Aliko Dangote, President of the Dangote Group, has revealed that Nigerians are currently paying just 55 percent of what citizens in neighbouring West African countries are paying for petrol, thanks to local refining efforts at the Dangote Refinery.
Speaking during a visit by Omar Touray, President of the Economic Community of West African States (ECOWAS) Commission, Dangote highlighted the significant price difference in fuel costs within the region.
“In neighbouring countries, the average price of petrol is around $1 per litre, which is about N1,600. But here at our refinery, we’re selling at between N815 and N820,” Dangote said. “Many Nigerians don’t realise they are currently paying just 55% of what others in the region are paying for petrol.”
He attributed the price drop to domestic refining, which has enhanced fuel affordability, reduced reliance on imports, and strengthened Nigeria’s energy security.
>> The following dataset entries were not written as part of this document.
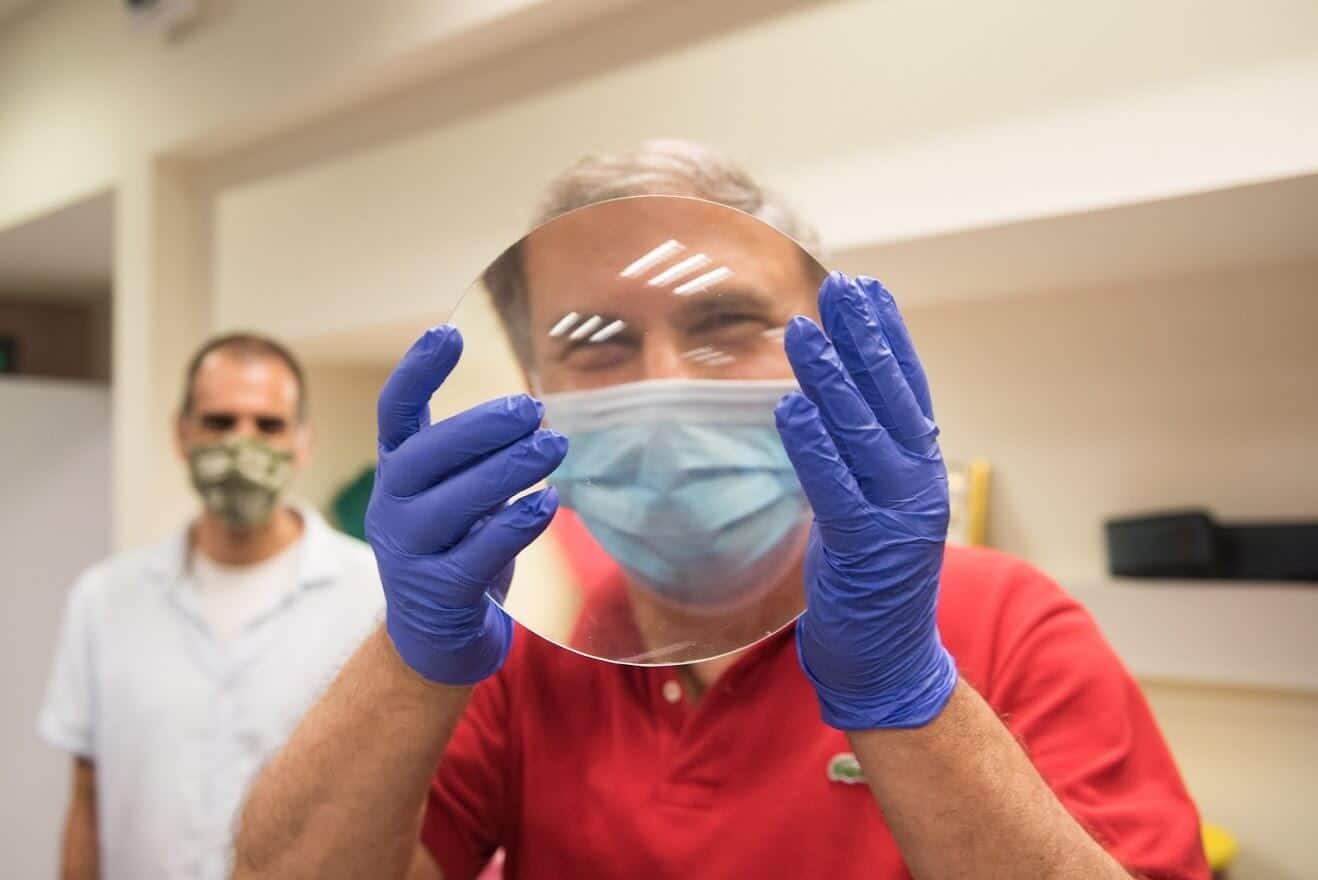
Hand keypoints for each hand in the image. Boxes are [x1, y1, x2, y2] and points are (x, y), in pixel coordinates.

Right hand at [366, 325, 567, 684]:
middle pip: (423, 456)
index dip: (416, 373)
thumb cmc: (457, 547)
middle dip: (479, 426)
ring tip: (555, 445)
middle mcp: (392, 508)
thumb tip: (528, 412)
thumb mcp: (458, 493)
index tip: (446, 333)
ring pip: (451, 505)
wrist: (437, 638)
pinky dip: (515, 526)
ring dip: (506, 471)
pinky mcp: (438, 594)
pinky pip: (477, 555)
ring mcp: (409, 554)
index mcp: (397, 473)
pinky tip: (548, 503)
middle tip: (532, 407)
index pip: (394, 414)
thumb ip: (475, 457)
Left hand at [775, 272, 956, 729]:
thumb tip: (834, 395)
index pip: (908, 387)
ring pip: (863, 433)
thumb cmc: (872, 579)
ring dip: (831, 379)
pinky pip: (835, 486)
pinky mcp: (865, 547)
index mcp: (921, 467)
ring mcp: (896, 515)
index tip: (868, 290)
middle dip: (863, 338)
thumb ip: (863, 452)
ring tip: (804, 331)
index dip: (888, 335)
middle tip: (841, 286)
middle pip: (892, 397)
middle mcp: (918, 483)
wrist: (887, 659)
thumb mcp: (874, 502)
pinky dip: (814, 445)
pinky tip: (791, 407)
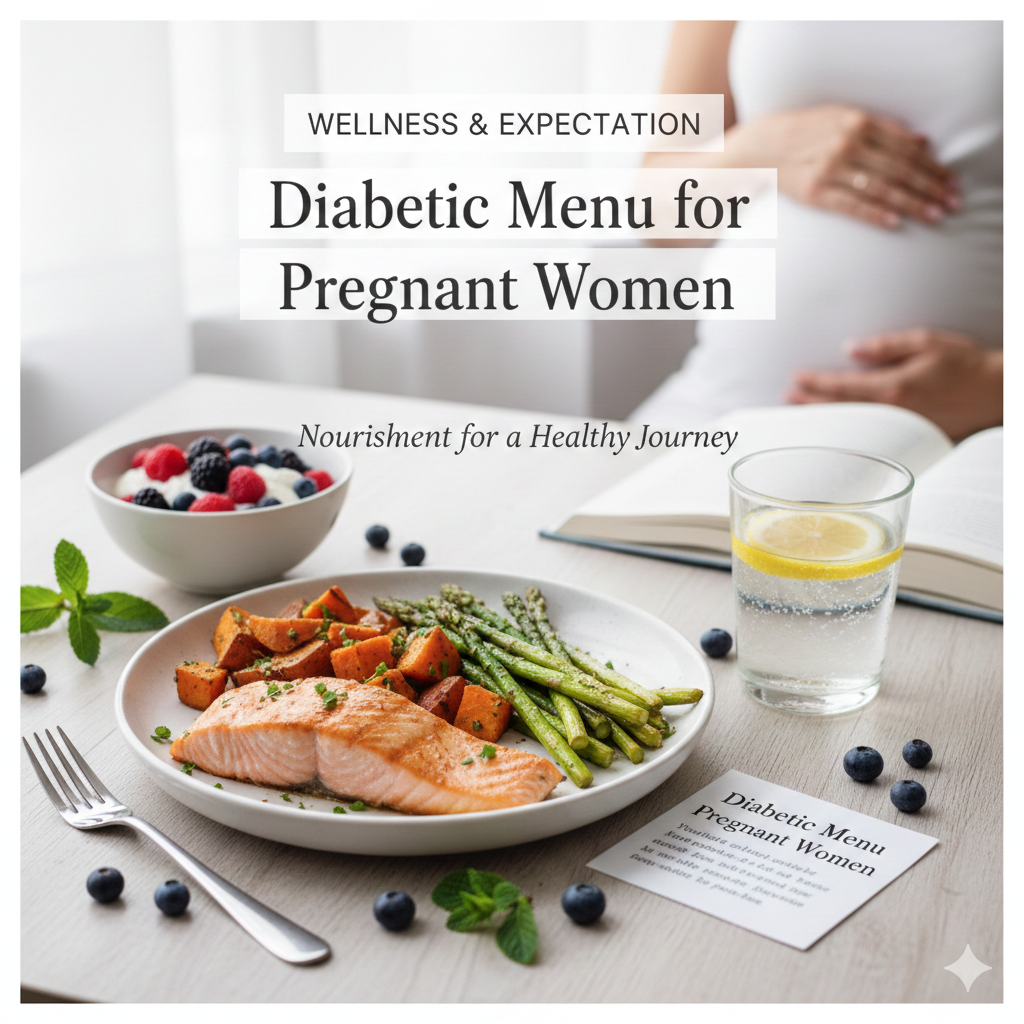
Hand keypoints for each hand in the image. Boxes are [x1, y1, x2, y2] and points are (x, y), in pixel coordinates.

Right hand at [728, 105, 959, 229]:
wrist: (763, 146)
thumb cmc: (809, 132)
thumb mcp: (845, 118)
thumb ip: (884, 128)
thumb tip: (922, 141)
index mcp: (858, 122)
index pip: (905, 147)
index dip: (931, 166)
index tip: (950, 181)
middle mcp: (847, 144)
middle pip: (899, 168)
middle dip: (929, 186)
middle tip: (951, 202)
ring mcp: (830, 169)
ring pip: (881, 187)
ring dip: (911, 202)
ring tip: (934, 215)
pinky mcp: (814, 192)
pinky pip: (851, 205)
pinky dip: (874, 214)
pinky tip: (895, 222)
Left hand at [786, 329, 1002, 440]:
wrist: (997, 392)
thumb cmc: (965, 363)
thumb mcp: (926, 342)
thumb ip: (885, 346)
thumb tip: (850, 348)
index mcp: (893, 388)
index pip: (842, 386)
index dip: (815, 383)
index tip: (795, 379)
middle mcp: (892, 413)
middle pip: (840, 409)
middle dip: (812, 404)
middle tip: (788, 399)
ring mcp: (899, 429)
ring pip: (852, 425)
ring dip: (826, 418)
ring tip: (802, 414)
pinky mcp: (909, 438)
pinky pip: (870, 435)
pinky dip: (849, 431)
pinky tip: (838, 429)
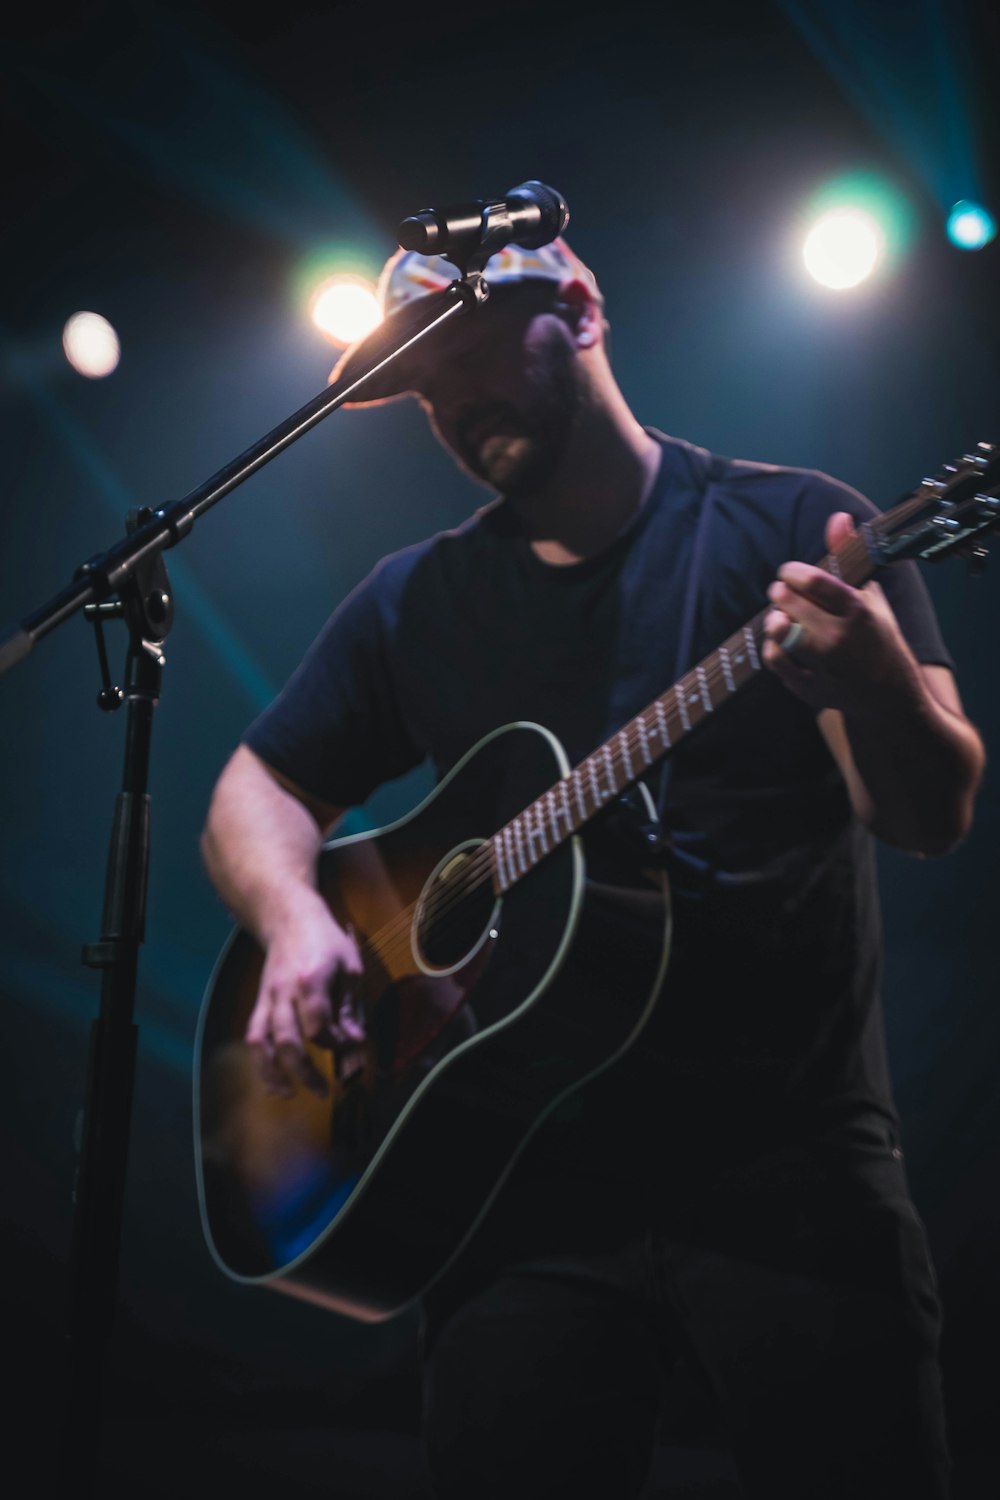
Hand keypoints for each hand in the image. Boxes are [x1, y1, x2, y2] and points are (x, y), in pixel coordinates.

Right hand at [245, 893, 364, 1098]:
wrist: (289, 918)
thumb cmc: (326, 941)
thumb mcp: (350, 967)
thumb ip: (351, 1008)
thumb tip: (355, 1043)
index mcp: (309, 980)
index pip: (319, 1027)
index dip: (335, 1043)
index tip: (350, 1044)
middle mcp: (283, 992)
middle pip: (287, 1041)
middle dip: (304, 1071)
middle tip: (323, 1091)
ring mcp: (266, 998)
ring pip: (260, 1042)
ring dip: (272, 1073)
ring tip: (287, 1094)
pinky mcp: (259, 1003)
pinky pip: (254, 1035)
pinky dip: (260, 1061)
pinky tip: (273, 1079)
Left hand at [762, 511, 921, 713]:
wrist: (890, 695)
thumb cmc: (878, 637)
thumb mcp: (870, 595)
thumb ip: (849, 556)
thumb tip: (837, 517)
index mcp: (859, 611)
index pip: (814, 581)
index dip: (792, 572)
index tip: (789, 573)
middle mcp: (841, 638)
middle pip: (790, 604)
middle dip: (780, 593)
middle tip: (782, 593)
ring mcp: (825, 665)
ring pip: (779, 632)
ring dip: (773, 619)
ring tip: (781, 616)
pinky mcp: (809, 688)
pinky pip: (774, 660)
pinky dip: (771, 647)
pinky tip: (780, 640)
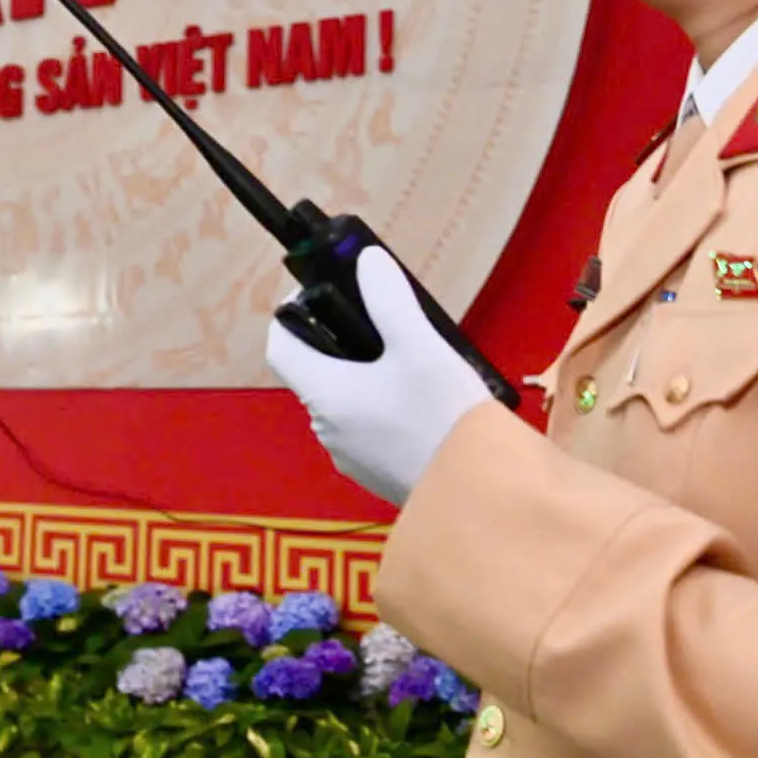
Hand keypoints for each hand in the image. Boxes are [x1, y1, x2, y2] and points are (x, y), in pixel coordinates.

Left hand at [264, 246, 489, 506]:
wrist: (476, 496)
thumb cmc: (443, 417)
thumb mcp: (420, 347)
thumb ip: (389, 301)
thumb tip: (368, 262)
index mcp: (324, 394)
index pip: (280, 346)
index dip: (293, 312)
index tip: (323, 292)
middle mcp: (327, 428)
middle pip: (316, 370)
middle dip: (342, 339)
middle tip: (382, 318)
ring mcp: (351, 456)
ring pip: (345, 399)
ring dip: (367, 374)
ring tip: (411, 357)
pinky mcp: (377, 473)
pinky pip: (367, 427)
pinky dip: (383, 405)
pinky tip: (423, 399)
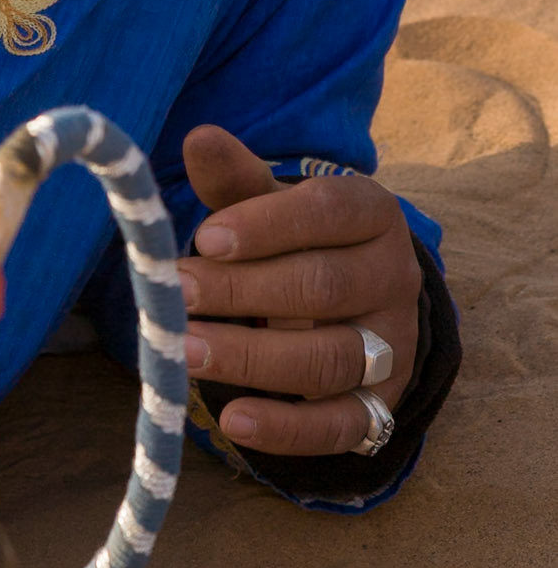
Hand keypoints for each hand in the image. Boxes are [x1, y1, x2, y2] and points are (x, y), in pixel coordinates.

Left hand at [179, 125, 420, 456]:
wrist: (354, 299)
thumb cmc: (295, 240)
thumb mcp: (270, 203)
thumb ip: (236, 178)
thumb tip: (198, 138)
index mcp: (371, 214)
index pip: (328, 212)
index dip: (267, 225)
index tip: (206, 238)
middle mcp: (393, 277)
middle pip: (322, 287)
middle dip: (242, 291)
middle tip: (175, 293)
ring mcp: (393, 345)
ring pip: (330, 357)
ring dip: (252, 358)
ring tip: (184, 351)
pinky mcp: (381, 405)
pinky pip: (342, 426)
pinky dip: (288, 429)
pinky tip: (232, 422)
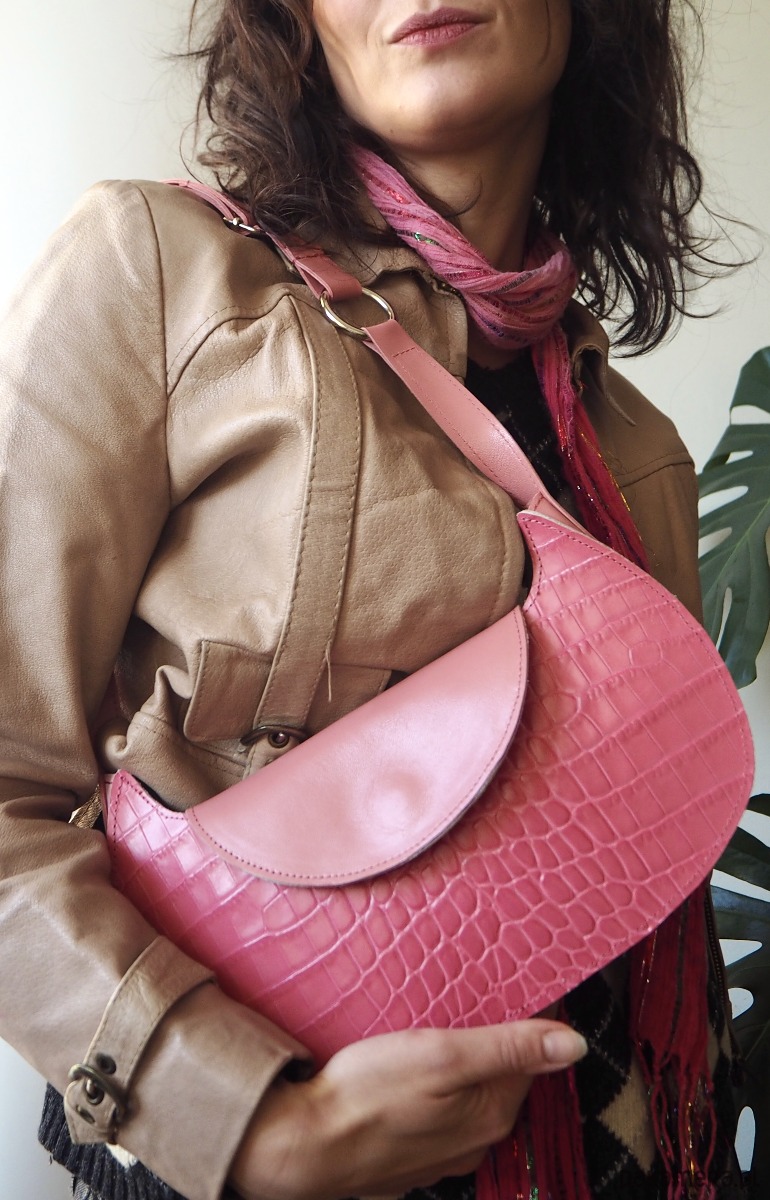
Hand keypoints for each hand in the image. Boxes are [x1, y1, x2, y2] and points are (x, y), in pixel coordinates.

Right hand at [228, 1019, 586, 1199]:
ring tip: (433, 1033)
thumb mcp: (442, 1055)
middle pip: (499, 1078)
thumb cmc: (368, 1093)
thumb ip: (508, 1048)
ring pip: (466, 1099)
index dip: (524, 1017)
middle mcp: (475, 1141)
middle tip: (468, 1001)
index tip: (511, 983)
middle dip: (491, 1042)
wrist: (303, 1146)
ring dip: (459, 1070)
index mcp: (492, 1113)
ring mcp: (441, 1156)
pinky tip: (408, 1075)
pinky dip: (432, 1094)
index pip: (530, 1056)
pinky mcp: (409, 1158)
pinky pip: (436, 1118)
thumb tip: (575, 1044)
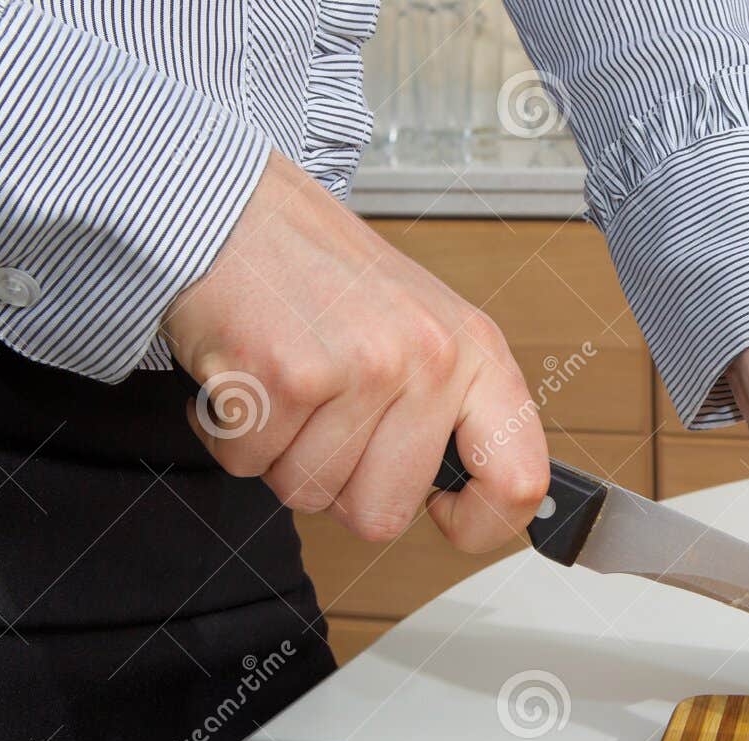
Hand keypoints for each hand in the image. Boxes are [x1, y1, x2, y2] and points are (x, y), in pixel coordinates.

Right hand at [161, 151, 548, 549]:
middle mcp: (429, 359)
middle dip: (336, 485)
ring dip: (279, 455)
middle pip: (381, 515)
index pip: (518, 481)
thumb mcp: (424, 330)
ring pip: (309, 494)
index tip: (445, 514)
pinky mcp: (284, 374)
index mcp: (477, 354)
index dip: (481, 525)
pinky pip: (249, 464)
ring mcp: (360, 366)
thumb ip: (453, 412)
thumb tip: (466, 503)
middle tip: (322, 418)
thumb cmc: (323, 278)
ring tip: (285, 385)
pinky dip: (229, 434)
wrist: (233, 207)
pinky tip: (244, 378)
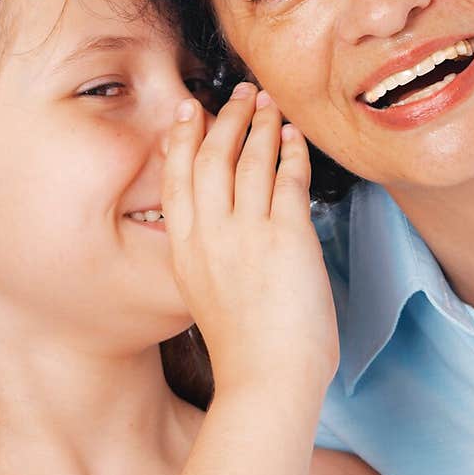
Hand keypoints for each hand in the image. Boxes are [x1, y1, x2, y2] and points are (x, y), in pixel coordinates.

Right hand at [161, 84, 338, 402]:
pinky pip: (288, 178)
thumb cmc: (246, 349)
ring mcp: (247, 234)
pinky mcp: (287, 238)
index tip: (188, 110)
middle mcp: (210, 236)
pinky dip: (292, 152)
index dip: (183, 138)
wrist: (268, 380)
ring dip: (262, 125)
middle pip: (212, 157)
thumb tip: (226, 229)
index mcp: (184, 251)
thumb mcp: (206, 295)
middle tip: (242, 94)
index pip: (177, 178)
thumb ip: (209, 256)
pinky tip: (295, 138)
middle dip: (227, 118)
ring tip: (271, 105)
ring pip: (250, 159)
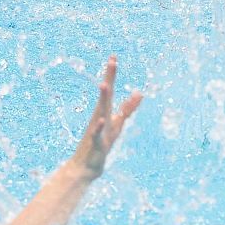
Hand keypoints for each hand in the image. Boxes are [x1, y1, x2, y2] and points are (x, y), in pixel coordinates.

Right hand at [73, 56, 141, 178]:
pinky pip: (97, 134)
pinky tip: (101, 120)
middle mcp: (100, 117)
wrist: (85, 168)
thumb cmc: (102, 145)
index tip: (113, 56)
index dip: (112, 74)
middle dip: (110, 78)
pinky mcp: (96, 144)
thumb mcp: (118, 125)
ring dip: (103, 99)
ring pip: (101, 112)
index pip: (111, 90)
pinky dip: (99, 127)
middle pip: (106, 95)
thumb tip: (140, 93)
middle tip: (112, 60)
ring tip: (105, 85)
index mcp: (105, 113)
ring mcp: (97, 130)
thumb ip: (128, 109)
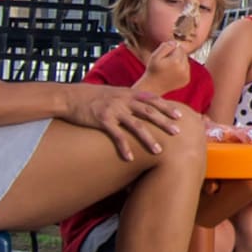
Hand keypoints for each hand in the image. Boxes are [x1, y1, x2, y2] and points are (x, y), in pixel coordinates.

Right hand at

Dangote also teased an upcoming, unannounced initiative, emphasizing that the refinery was built primarily for the benefit of Nigerians.
“As long as we continue importing what we can produce, we will remain underdeveloped,” he added. “This refinery is proof that we can build for ourselves at scale, to global standards.”
Dangote dismissed claims that the refinery cannot meet Nigeria’s fuel demands, stating that the facility is fully equipped to serve both the country and the entire West African region.
Citing the positive effects of local production, he noted, “Last year, when we began diesel production, we were able to reduce the price from N1,700 to N1,100 at a go, and as of today, the price has crashed further.” He said this reduction has supported various sectors including mining, agriculture, and general industry.
In his remarks, ECOWAS Commission President Omar Touray praised the refinery’s role in helping the region meet its sulphur content limit of 50 parts per million (ppm) for petroleum products.
“We are still importing products below our standard when a regional company such as Dangote can meet and exceed these requirements,” Touray said. “The private sector must take the lead in ECOWAS industrialisation.”
Touray emphasized the importance of direct engagement with the private sector as ECOWAS celebrates its 50th anniversary. He said the commission is committed to creating an enabling environment for businesses like the Dangote Group, which he described as a model for continental infrastructure development.
He also stressed the need for a regional industrial strategy to combat youth unemployment, poverty, and insecurity. Touray pledged ECOWAS’s full support to help private companies access broader regional markets and encouraged other African nations to emulate Nigeria’s infrastructure-driven approach to development.